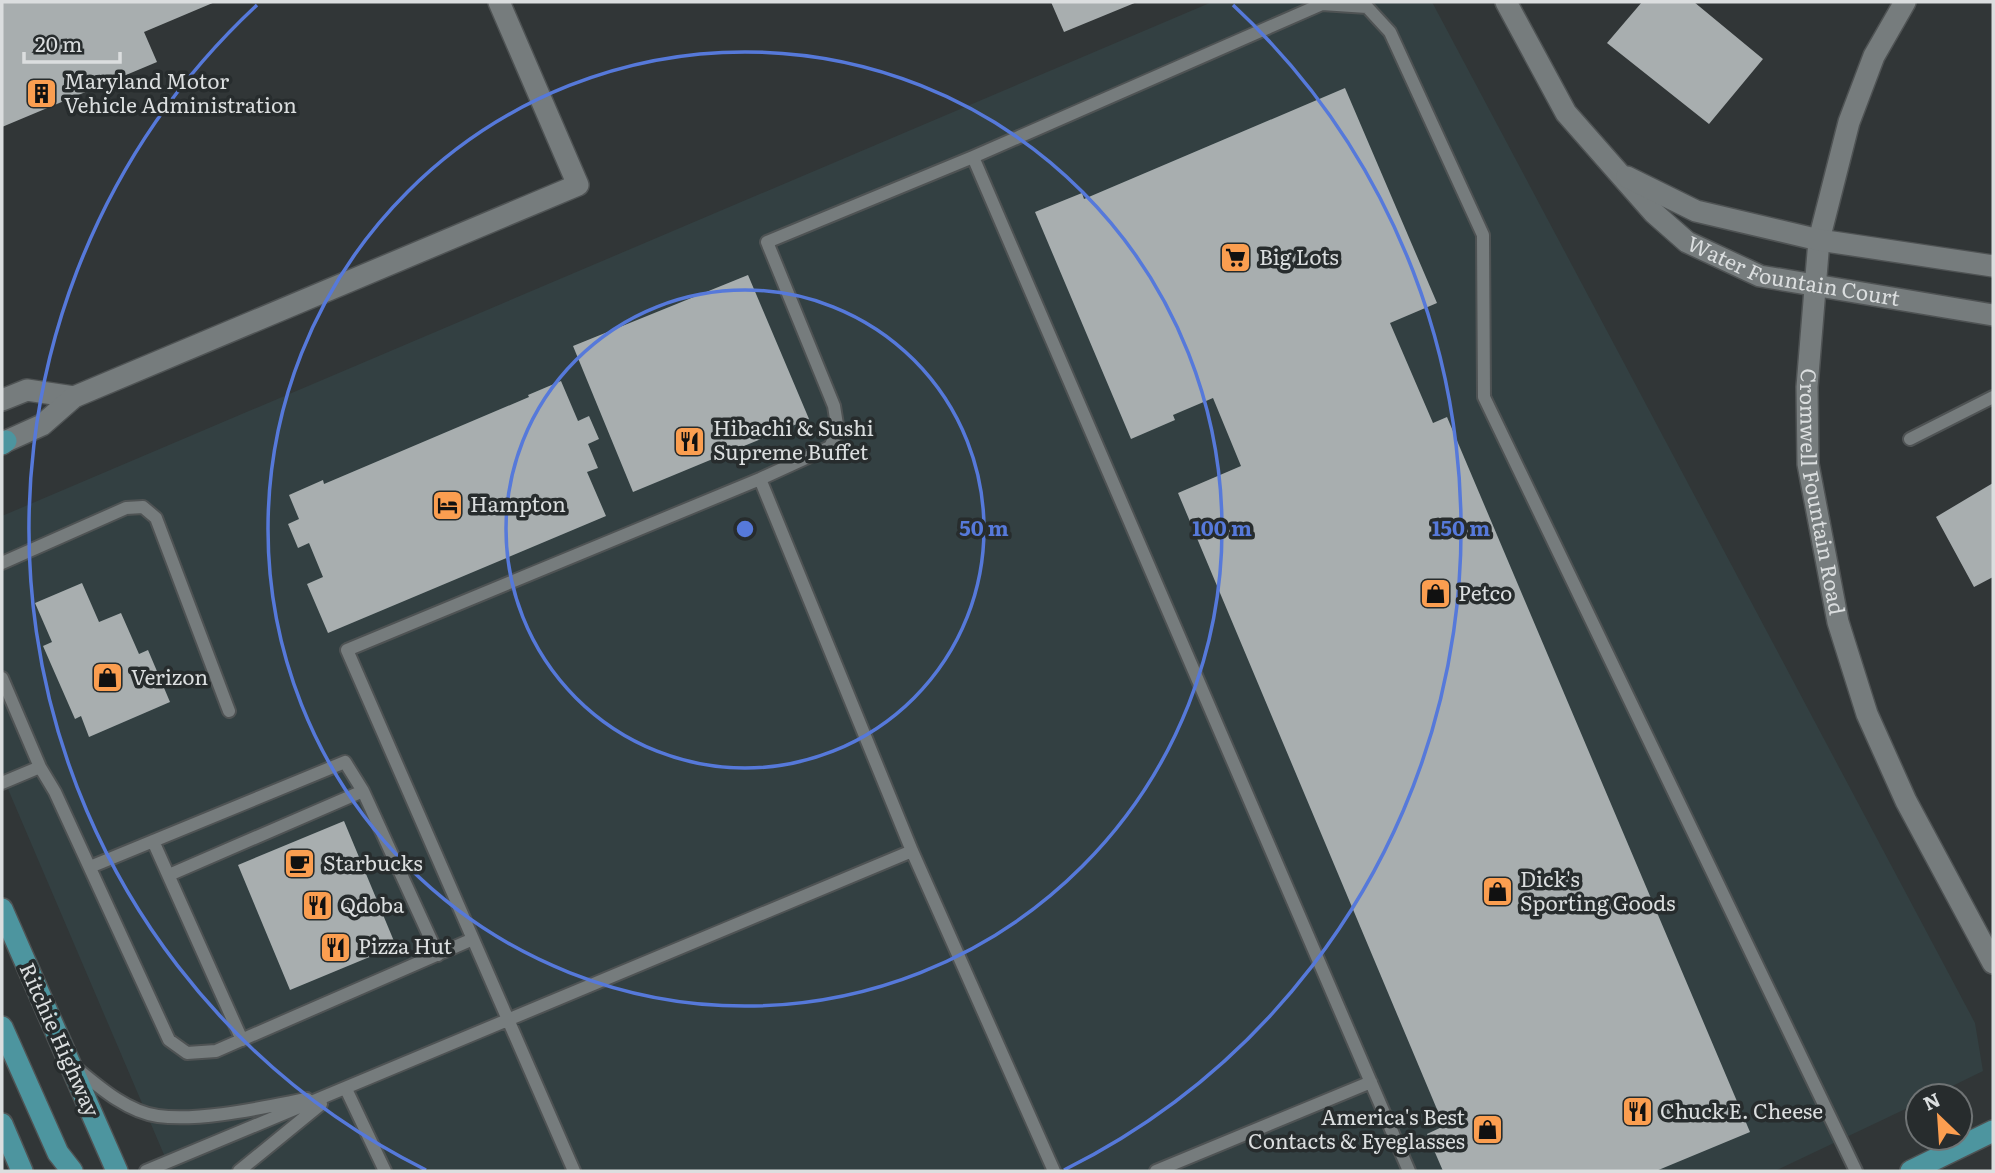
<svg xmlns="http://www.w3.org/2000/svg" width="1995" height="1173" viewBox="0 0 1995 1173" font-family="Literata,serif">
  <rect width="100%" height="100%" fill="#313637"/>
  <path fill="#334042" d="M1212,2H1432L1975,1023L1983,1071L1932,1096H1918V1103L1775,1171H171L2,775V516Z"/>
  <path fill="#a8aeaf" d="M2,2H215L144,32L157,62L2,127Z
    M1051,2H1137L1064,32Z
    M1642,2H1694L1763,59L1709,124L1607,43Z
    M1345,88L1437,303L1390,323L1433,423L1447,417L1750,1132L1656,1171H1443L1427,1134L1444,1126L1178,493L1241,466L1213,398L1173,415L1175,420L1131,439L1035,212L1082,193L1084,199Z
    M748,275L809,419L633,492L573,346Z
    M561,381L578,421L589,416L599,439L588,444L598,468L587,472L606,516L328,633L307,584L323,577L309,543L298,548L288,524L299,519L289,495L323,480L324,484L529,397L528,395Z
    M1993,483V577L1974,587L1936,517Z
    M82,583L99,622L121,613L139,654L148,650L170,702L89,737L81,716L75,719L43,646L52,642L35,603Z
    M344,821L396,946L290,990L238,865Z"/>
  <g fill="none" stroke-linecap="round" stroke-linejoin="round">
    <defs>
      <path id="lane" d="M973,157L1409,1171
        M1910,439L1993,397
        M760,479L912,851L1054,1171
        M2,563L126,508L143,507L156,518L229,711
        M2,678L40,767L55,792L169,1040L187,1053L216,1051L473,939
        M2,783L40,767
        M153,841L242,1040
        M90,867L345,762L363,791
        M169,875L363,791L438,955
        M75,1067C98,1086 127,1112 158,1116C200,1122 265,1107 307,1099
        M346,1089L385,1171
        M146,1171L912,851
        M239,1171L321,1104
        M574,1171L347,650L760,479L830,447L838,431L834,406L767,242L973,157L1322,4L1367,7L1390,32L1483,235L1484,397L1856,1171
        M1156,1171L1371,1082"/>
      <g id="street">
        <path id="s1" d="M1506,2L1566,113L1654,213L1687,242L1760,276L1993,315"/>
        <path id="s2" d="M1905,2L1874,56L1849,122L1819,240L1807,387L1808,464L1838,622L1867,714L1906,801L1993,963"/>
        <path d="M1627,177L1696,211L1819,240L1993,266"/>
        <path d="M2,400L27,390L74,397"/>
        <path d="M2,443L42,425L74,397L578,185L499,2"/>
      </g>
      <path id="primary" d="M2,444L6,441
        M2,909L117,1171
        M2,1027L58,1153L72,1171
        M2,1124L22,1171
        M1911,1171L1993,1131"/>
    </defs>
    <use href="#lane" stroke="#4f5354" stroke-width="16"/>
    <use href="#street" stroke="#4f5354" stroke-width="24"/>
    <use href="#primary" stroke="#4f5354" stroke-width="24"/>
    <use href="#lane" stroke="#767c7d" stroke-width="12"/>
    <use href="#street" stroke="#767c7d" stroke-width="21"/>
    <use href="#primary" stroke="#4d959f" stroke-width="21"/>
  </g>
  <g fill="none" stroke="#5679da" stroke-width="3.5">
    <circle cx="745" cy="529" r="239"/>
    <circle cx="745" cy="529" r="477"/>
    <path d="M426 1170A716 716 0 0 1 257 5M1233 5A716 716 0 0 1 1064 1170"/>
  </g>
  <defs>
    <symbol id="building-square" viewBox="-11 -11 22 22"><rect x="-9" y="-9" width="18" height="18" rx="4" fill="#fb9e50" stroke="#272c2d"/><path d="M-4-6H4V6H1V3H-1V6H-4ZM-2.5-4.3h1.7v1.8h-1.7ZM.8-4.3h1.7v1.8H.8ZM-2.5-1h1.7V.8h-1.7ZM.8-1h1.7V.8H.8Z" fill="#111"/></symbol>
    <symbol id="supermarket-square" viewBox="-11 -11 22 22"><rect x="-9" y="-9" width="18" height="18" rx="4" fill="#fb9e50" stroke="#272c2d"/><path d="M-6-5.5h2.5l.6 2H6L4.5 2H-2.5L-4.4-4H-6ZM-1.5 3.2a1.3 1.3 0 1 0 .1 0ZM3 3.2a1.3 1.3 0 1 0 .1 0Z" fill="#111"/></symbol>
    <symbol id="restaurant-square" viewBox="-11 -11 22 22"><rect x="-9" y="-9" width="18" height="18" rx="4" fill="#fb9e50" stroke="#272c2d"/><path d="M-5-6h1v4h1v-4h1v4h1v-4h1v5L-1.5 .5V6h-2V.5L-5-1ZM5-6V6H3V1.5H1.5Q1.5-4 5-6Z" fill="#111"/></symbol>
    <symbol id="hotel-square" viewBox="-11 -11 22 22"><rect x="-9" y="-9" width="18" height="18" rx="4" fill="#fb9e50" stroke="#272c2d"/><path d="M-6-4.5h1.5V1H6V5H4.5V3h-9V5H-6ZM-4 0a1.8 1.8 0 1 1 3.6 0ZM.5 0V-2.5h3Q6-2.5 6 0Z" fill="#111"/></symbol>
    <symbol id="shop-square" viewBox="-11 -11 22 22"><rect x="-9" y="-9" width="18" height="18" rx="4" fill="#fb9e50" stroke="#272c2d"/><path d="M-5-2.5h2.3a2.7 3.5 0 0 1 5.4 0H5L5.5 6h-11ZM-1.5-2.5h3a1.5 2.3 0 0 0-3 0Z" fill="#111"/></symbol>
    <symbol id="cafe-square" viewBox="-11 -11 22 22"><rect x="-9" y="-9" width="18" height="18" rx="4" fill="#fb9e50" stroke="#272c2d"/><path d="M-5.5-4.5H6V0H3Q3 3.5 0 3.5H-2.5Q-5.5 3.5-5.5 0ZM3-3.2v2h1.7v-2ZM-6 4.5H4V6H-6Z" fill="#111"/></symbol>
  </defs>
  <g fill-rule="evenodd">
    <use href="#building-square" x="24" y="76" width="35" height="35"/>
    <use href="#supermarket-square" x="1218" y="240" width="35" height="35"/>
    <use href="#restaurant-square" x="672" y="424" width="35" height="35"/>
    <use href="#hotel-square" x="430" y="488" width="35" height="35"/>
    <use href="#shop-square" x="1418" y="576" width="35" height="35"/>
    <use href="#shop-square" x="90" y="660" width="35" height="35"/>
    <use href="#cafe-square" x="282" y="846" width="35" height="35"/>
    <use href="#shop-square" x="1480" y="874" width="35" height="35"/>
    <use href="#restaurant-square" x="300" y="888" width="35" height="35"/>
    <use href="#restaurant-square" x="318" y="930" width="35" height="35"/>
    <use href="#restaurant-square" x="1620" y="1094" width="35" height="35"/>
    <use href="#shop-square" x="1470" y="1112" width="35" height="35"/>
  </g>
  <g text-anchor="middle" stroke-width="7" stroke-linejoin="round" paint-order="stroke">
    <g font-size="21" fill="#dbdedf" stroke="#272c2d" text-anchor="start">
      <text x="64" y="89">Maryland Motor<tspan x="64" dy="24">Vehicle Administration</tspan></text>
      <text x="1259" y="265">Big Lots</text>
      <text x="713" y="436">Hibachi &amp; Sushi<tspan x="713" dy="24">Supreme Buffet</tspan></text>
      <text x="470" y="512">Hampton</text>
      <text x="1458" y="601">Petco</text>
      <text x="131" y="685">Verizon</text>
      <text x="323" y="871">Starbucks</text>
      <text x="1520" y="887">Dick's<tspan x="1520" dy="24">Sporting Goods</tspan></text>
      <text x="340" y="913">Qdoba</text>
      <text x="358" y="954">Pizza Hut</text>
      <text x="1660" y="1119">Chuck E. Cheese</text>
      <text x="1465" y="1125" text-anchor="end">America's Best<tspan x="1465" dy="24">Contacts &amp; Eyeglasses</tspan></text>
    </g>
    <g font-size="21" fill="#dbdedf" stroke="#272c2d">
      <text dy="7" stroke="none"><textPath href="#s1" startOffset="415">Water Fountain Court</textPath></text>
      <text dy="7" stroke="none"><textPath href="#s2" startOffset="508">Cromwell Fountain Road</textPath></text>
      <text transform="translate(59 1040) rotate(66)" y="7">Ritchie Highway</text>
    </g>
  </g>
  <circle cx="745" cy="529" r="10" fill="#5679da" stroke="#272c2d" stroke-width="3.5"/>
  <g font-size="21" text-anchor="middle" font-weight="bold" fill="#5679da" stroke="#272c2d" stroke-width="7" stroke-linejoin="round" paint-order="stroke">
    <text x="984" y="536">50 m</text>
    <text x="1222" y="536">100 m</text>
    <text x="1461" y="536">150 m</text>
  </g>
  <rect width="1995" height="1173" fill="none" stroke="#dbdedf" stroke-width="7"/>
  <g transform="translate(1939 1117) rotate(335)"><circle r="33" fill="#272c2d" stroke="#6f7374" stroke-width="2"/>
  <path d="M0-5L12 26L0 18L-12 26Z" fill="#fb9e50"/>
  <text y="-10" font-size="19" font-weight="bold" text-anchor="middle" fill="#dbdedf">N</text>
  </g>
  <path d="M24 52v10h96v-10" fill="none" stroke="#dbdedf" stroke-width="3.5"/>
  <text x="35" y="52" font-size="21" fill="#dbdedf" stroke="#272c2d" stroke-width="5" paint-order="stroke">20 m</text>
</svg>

-*-*-

EXERCISE INSTRUCTIONS:
Retype exactly the lines of the data above that fall between the line with "M760,479L912,851L1054,1171" and the line with "M75,1067C98,1086 127,1112 158,1116C200,1122", inclusive, and add nothing.

SOLUTION:
        M760,479L912,851L1054,1171
        M2,563L126,508L143,507L156,518L229,711
        M2,678L40,767L55,792L169,1040L187,1053L216,1051L473,939
        M2,783L40,767
        M153,841L242,1040
        M90,867L345,762L363,791
        M169,875L363,791L438,955
        M75,1067C98,1086 127,1112 158,1116C200,1122 265,1107 307,1099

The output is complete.